Our train tickets said “Elizabethtown, Pennsylvania,” but when we disembarked at the station, which was surrounded by rolling green hills and air that smelled like chocolate, a chauffeur asked us if we were going to Mars. I blinked and then realized that she wasn’t referring to the planet, but rather to the parent company of Dove. This is because when she said “Mars,” all I could think of was “Venus.” At that moment I was surrounded by a gaggle of witty and talkative mom bloggers. I was the only man in the group. Paging Dr. John Gray…

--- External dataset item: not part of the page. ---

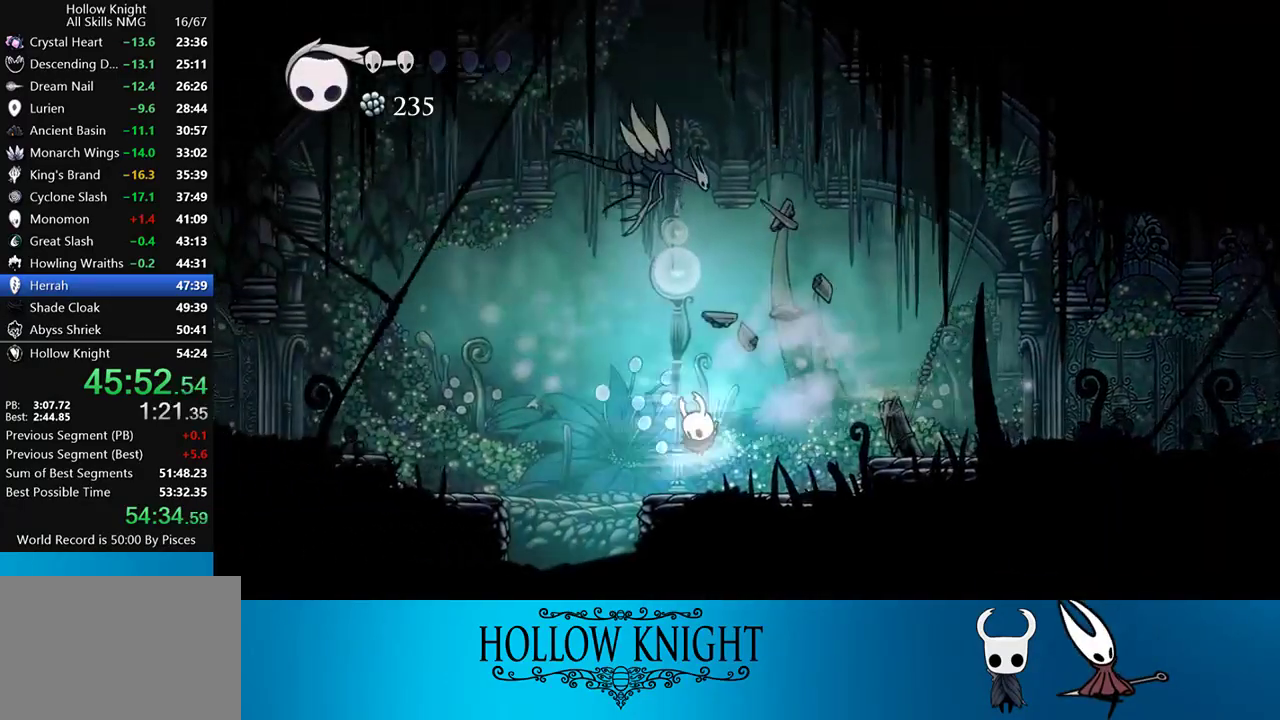
{"buttons": [], "events": [[50, "CROSS", "up"], [83, "DPAD_LEFT", "up"]]}
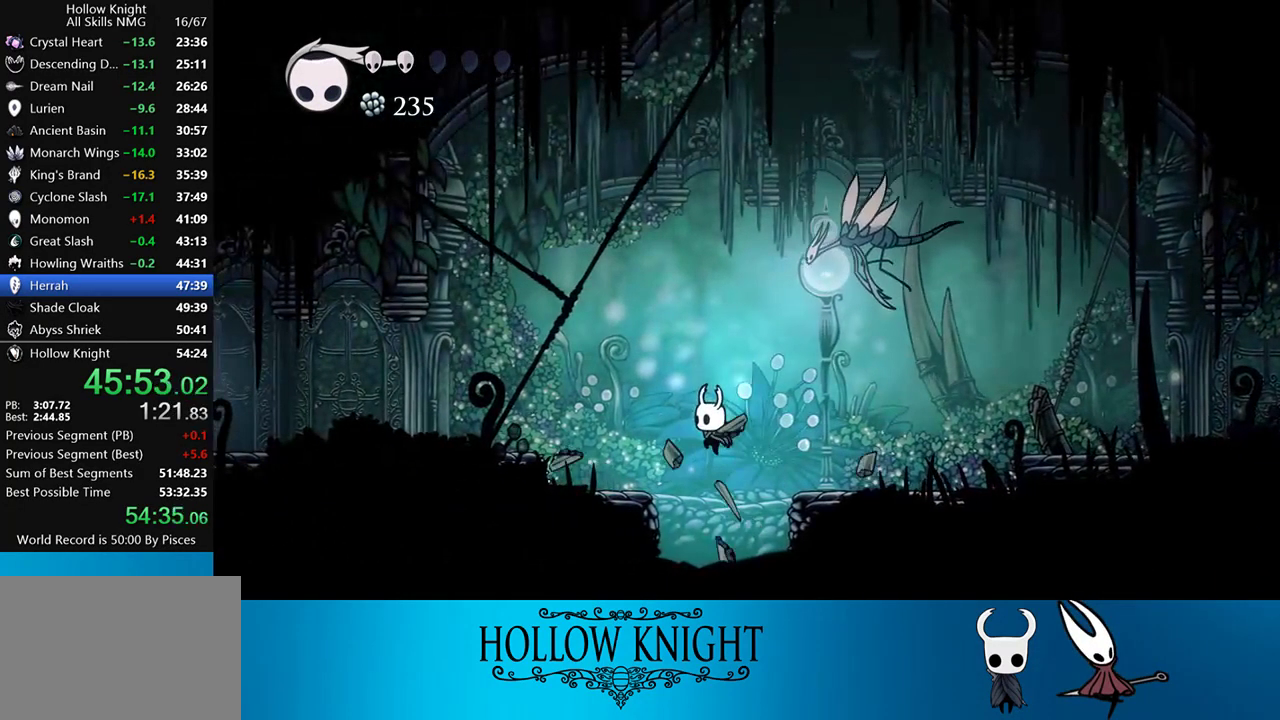
{"buttons": ["DPAD_RIGHT"], "events": [[50, "DPAD_RIGHT", "down"], [283, "DPAD_RIGHT", "up"], [317, "DPAD_RIGHT", "down"]]}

The mom bloggers included Michelle (The Adventures of Supermom), Amy (Selfishmom), and Coleen (Classymommy)—clearly I was out of my league here. I did my best to follow along. My largest handicap, so to speak, was my lack of a sweet tooth, which has helped to keep me healthy for years, but in this case created a challenge. While all the bloggers, among them Alissa, of Clever Compass, Jennifer, of Savory Simple, Rachel, of Coconut & Lime, were “oohing” and “ahhing” over the chocolate, I was ogling the machinery.

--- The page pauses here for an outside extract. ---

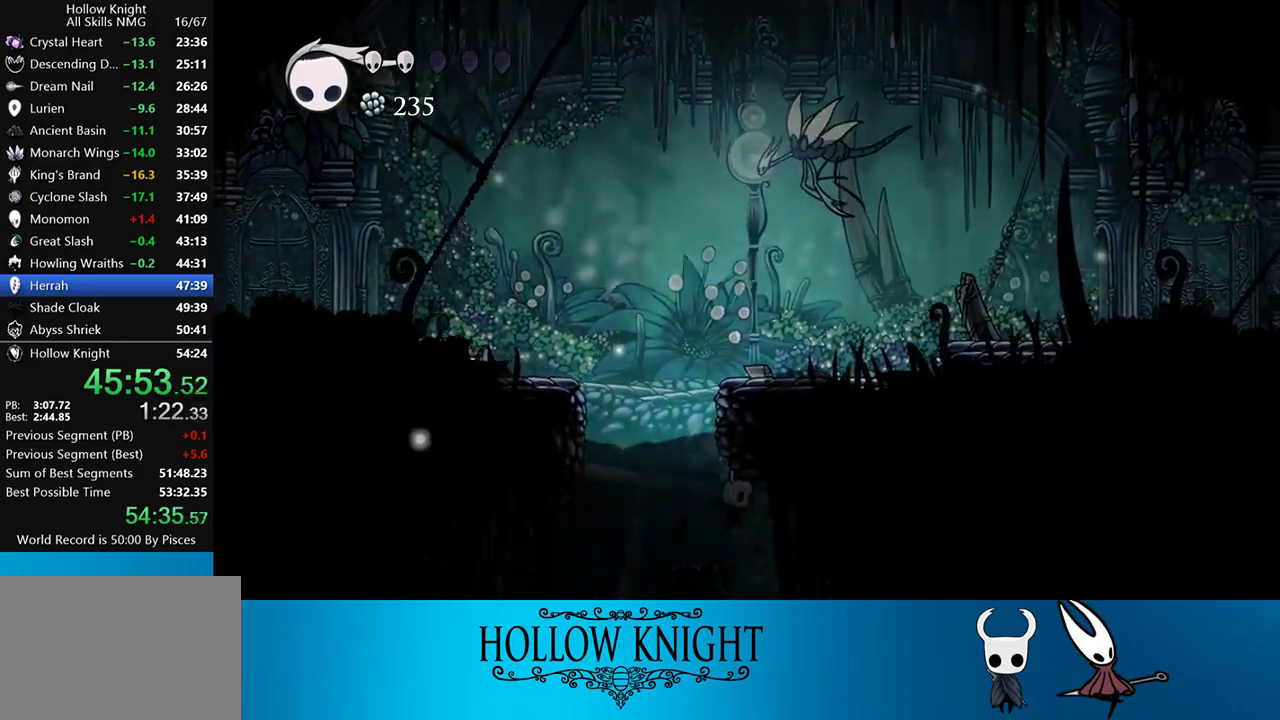
{"buttons": ["SQUARE", "DPAD_DOWN", "DPAD_RIGHT"], "events": [[283, "DPAD_DOWN", "down"], [417, "SQUARE", "down"]]}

The factory was a marvel of cleanliness and efficiency. It was a spotless place of whirring metal, tireless robots, and serious-faced technicians, outfitted, like us, in lab coats, hairnets, helmets, goggles, and industrial-strength earplugs. Safety and hygiene were paramount there. The giant machines had German names like “Bosch” and seemed to represent the pinnacle of engineering. We learned that there are little markings inside a box that are read by sensors on the machines, which whip and flip and spin the packaging material into boxes and wrappers with lightening speed.

The best way to imagine the machines is to picture the world’s largest photocopier, but instead of paper going in and coming out, there is chocolate. And the few times the machines broke down, the technicians looked exactly like office workers trying to get a jammed photocopier to work. They slid out big parts of it, and re-aligned bits of wrapper and metal, closed up the doors, and pushed the buttons again to see if it would work.

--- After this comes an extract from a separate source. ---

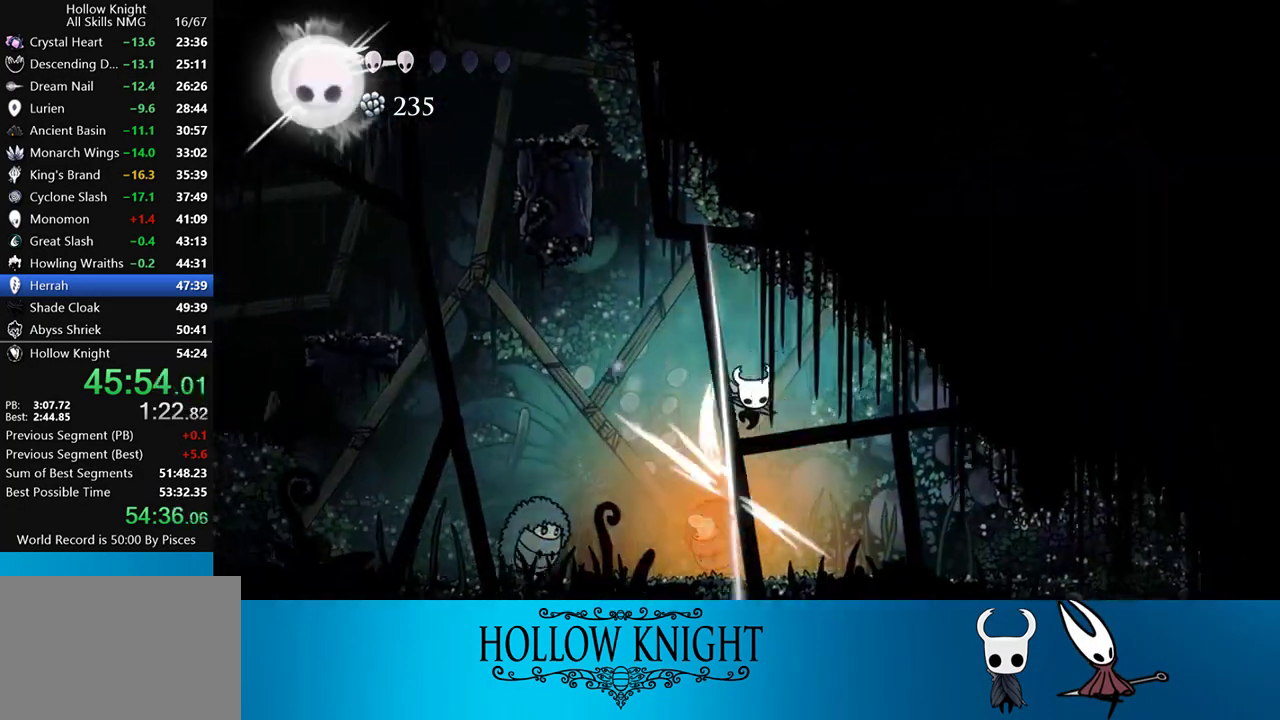
{"buttons": ["DPAD_RIGHT"], "events": [[117, "DPAD_DOWN", "up"], [117, "SQUARE", "up"]]}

Ed Seguine, Dove’s resident chocolate expert, led us through a tasting of the three lines of Dove Promises, the little chocolate treat that’s wrapped in foil and comes with an inspirational quote inside. He taught us to savor each bite, and also went on to discuss the mapping of the chocolate genome (which was accomplished a few years ago) and how that information is kept in the public sphere (no one can patent it) so the industry and farmers can find better ways to grow cacao trees, the seeds of which give us chocolate. It was a fascinating trip, and I can still smell that enticing chocolate scent in the air, and taste the creamy flavor of the Dove bars. I'll be return shortly with more on the new product, which I plan on giving away. Come back soon.

One final note: I was paid to take this trip and cover it here, and that has to be the sweetest most wonderful thing of all.